Same sex marriage and new planning considerations

Same Sex Marriage Equality Sign.jpgKJ: With the repeal of the Defense of Marriage Act (DOMA) and the recent rulings from the IRS, the rights of same-sex couples have changed dramatically, and there are many financial planning implications for the sweeping changes for taxes, long-term planning, gifting, and retirement. Here’s what you need to know about the recent changes and how it may impact your life or the lives of loved ones:

Income tax implications
Married, same-sex couples are now treated as married for federal income tax purposes. Also, looking forward, you are required to either file as married filing jointly (MFJ) or married filing separately (MFS). Typically, it’s better for a married couple to file as MFJ, but please seek professional tax advice to explore the options further. One thing many same-sex married couples may see is that their income taxes could actually increase given that a number of deductions, phase-outs, etc. for married individuals are not simply double the rates of single filers. An additional part of the ruling from the IRS stipulates that married same-sex couples are actually allowed to refile their tax returns going back three years from the date of their tax return filing. This additional feature isn’t a requirement, but if the calculations turn out to be income tax beneficial, then you can file and claim the tax refunds.

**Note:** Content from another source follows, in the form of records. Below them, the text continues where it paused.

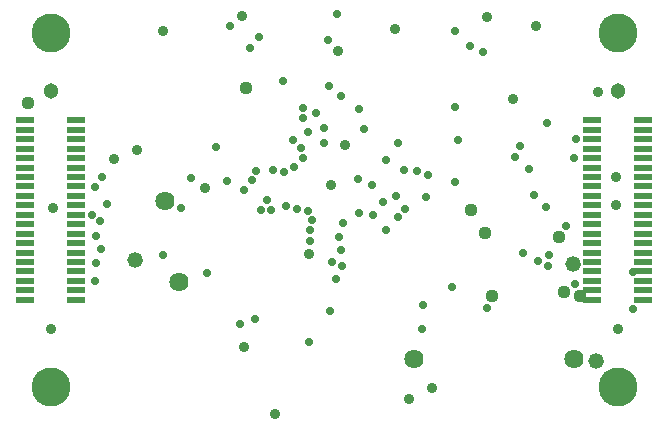
<source format=gbr>
G04*
G04 #@! TF.GenerationSoftware,Altium Limited,Altium Designer,24.0.1 (36)*
G04*
G04 Layer_Color=16711935*
%FSLAX25Y25*%
%MOIN*%
G70*
G04*
G04 #@! TF.SameCoordinates,BD3E70BB-0697-4B71-9AF7-6C14A59E7EE9*
G04*
G04*
G04 #@! TF.FilePolarity,Negative*
G04*
G01*
G75*
%ADD74C,0.12998*%
%ADD75C,0.03600*%
%ADD76C,0.02800*%
%ADD77C,0.04400*%
%ADD78C,0.05200*%
%ADD79C,0.06400*%
%ADD80C,0.05124*%
%ADD81C,0.03550*%
%ADD114R,0.06306X0.02368*%
D74*
X204724Y15748D02*
D03*
Y133858D02*
D03*
X15748D02*
D03*
Y15748D02*
D03*
D75*
X111400Y127700D02*
D03*
X204100Y76500D02*
D03*
X113900Y96615D02*
D03*
X101721Y60079D02*
D03*
X79600Y139400D02*
D03*
X177500Y136200D02*
D03*
X90500Y6700D02*
D03*
X135000Y11700D02*
D03*
X198200Y114100D02*
D03*
X169700Y111700D02*
D03*
X67100Y82300D02*
D03*
X44400Y94700D02*
D03*
X36700Y91800D02*
D03*
X161100Y139300D02*
D03*
X53200Y134600D02*
D03*
X130300Y135200D02*
D03*
X16400Y75600D02*
D03*
X204000Y85700D02*
D03*
X142800Y15600D02*
D03*
X80200Y29300D02*
D03*
X109042Y83200D02*
D03*
D76*
X108000Y131400D02*
D03*
X85222Y132378D02*
D03*
X74330Y84595D02*
D03*
X84222Y87822D02*
D03*
X70861Y95701D02*
D03*
X82819Y84677D02*
D03*
X173087Y60513D02*
D03*
X180861Y75739D02*
D03*
X187318Y69408D02*
D03*
X181691Y59917D02*
D03*
X181468Y56088D02*
D03*
X178056Y57844D02*
D03*
X190500Y50077D02*
D03*
X139500Y35100D02*
D03*
X149500Y49300D02*
D03*
X172108Y96092D02*
D03*
X170500Y92400D02*
D03*
X161200Y42177D02*
D03*
X175000Y88400D02*
D03*
X106830Y97170D02*
D03*
X102192Y68055D02*
D03*
X102800Y71400D02*
D03*
X102046Y64554D02*
D03*
X101300Y74600D02*
D03*
X97800Y75000D02*
D03*
X89161Y74938D02*
D03*
X94000Y76100D02*
D03*
X87800Y78189D02*
D03*
X85752Y74848D02*
D03*
X99086Y95513D02*
D03*
X99890Y92210D02*
D03*
X96400Y98100D02*
D03*
X96757Y89076D02*
D03*
X93500Y87500D02*
D03*
X89900Y88100D02*
D03*
X150500Y134500D02*
D03*
X139700Y43200D02*
D03*
X78900Y36700D02*
D03*
X83900Y38600D02*
D03*
X53008Y59808D02*
D03*
X67700Y53900D02*
D03*
X131530Y97111D02*
D03*
X127400Y91600D02*
D03*
X133703Y75160D02*
D03*
X131415Y72645D02*
D03*
X104200Y107100D02*
D03*
X140914Y79300D02*
D03*
X118586Y108514D02*
D03*
X119972Y101685D02*
D03*
X151600Y98000D02*
D03*
X150347Y108997D02*
D03*
X137700Y87727D02*
D03*
X133527Y88173D02*
D03*
X141298Y86343D02*
D03*
X181100Y103800D02*
D03*
X209773Y54307D02*
D03*
X159900Y127600D02*
D03*
X93000Y117800D02*
D03*
X59000Y75600D02*
D03*
X110957Y140000D02*
D03*
X112764Y56200D02*
D03*
X109600Y57600D02*
D03*
X30514Y51108D02*
D03*
X99900Y108900D02*
D03*
X99739Y105438D02*
D03*
X150500Y84000D02*
D03*
X75400Y136300D02*
D03*
X112400Y61400D02*
D03*
X127500Y68100D02*
D03*
X123200Y73000D02*
D03*
X126400Y77400D02*
D03*
X130800Y79400D02*
D03*
X62521Y85500D02*
D03*
X34500Y76700D02*
D03*
X32800Y85700D02*
D03*
X82000Y128900D02*
D03*
X101800Y30900D02*
D03*
X108900Y41000D02*
D03*
X110735Y51935D02*
D03*
X113000Y70500D02*
D03*
X111900Y65900D02*
D03*
X108500Y116000D02*
D03*
X112527Y112673D02*
D03*
X122800Y83200D02*
D03*
X118200Y85000D02*
D03*
X176800Y79800D02*
D03*
X190200Y92200D02*
D03*
X190672Y98400D02*
D03*
X155500Y129500D02*
D03*
X101600Y100800D02*
D03*
X106800Y102300D02*
D03*
X80106Y81406D02*
D03*
X118500Y73800D02*
D03*
X209773Y41756D02*
D03*
X30300Y82400D02*
D03*
X32612Y61788D02*
D03*
X32001Y71099D02*
D03*
X30797Y57202D02*
D03*
Y66218D02*
D03*
X29350Y73228D02*
D03*
D77*
X184983Y65917D02*
D03*
X162917Y46100D02*
D03*
X155700Y74772D02*
D03*
X192104Y46195D02*
D03*
X186700Y47500D02*
D03*
X160505Y67200D02*
D03*
X80728Y115615D02*
D03*
X8000Y110400D02*
D03*
D78*
X197300Y24600D02*
D03*
X189868Y56877D02*
D03*
X43800Y58000D02*
D03*
D79*
X58600Y50900D02*
D03*
X53900Y77800D02*
D03*
X190200Y25000D02*
D03*
X136894Y25290D02*
D03*
D80*
X204724Y114567D02*
D03*
X15748D02*
D03*
D81*
X204724Y35039D02*
D03*
X15748D02*
D03*
D114*
X213228Y44882D02*
D03*
Y48031D02*
D03*
Y51181D02*
D03*
Y54331D02*
D03*
Y57480D02*
D03*
Y60630D02*
D03*
Y63779D02*
D03*
Y66929D02*
D03*
Y70079D02*
D03*
Y73228D02*
D03*
Y76378D02*
D03*
Y79528D02*
D03*
Y82677D02*
D03*
Y85827D02*
D03*
Y88976D02*
D03*
Y92126D02*
D03*
Y95276D02*
D03*
Y98425D02*
D03*
Y101575D02*
D03*
Y104724D02*
D03*
X196221Y44882D02*
D03*
Y48031D02*
D03*
Y51181D02*
D03*
Y54331D02*
D03*
Y57480D02*
D03*
Y60630D02*
D03*
Y63779D02*
D03*
Y66929D02*
D03*
Y70079D02*
D03*
Y73228D02*
D03*
Y76378D02*
D03*
Y79528D02*
D03*
Y82677D02*
D03*
Y85827D02*
D03*
Y88976D02*
D03*
Y92126D02*
D03*
Y95276D02*
D03*
Y98425D02*
D03*
Y101575D02*
D03*
Y104724D02*
D03*
X7244D02*
D03*
Y101575D02*
D03*
Y98425D02*
D03*
Y95276D02*
D03*
Y92126D02*
D03*
Y88976D02*
D03*
Y85827D02*
D03*
Y82677D02*
D03*
Y79528D02*
D03*
Y76378D02*
D03*
Y73228D02*
D03*
Y70079D02*
D03*
Y66929D02*
D03*
Y63779D02*
D03*
Y60630D02*
D03*
Y57480D02*
D03*
Y54331D02*
D03*
Y51181D02*
D03*
Y48031D02*
D03*
Y44882D02*
D03*
X24252Y104724D02*
D03*
Y101575D02*
D03*
Y98425D02*
D03*
Y95276D02*
D03*
Y92126D02*
D03*
Y88976D02*
D03*
Y85827D02*
D03*
Y82677D02*
D03*
Y79528D02*
D03*
Y76378D02*
D03*
Y73228D02*
D03*
Y70079D02*
D03*
Y66929D02*
D03*
Y63779D02*
D03*
Y60630D02*
D03*
Y57480D02*
D03*
Y54331D02*
D03*
Y51181D02*
D03*
Y48031D02*
D03*
Y44882D02*
D03*
M02*

</source>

Gift and estate tax implications
When two U.S. individuals are married, they can gift an unlimited amount of funds to the other spouse without incurring gift tax consequences. This did not used to be true for same-sex couples, so they had to use their annual gift exclusion (the amount each person can give each other person per year without gift tax consequences – $14,000 for 2013) and their lifetime exemption. Now, with the IRS changes, same-sex couples can enjoy the same treatment from both gift and estate tax systems as other married couples.

Your state of residency doesn’t matter
The IRS recently announced that in order to be considered married for income tax purposes, then you simply have to have been married in a state that recognizes the marriage – regardless if you reside in a state that does not recognize the marriage.

Other considerations
More and more companies are allowing for medical benefits to cover domestic partnerships, and previously, the premiums paid on behalf of a partner were taxed as income to that individual. With the IRS’s ruling, this is no longer the case, and it may help reduce the income tax burden of covering a same-sex partner through employer benefit programs. Additionally, same-sex couples can now qualify as married with respect to benefits at an employer.

What hasn’t been addressed
The IRS didn’t address anything about cohabitation arrangements or civil unions, so those arrangements remain unchanged. The recent IRS ruling only applies to married couples.

There is still a lot to be addressed with other Federal programs like Social Security, but significant changes have been made, and the IRS rulings have paved the way for other benefits and rights to be extended to same-sex married couples. With spousal benefits for Social Security, Medicare, etc. potentially opening up to same-sex married couples in the future, the implications for your benefit amounts could be dramatically different. Consider consulting a tax advisor and financial advisor to explore how the recent sweeping changes may impact you.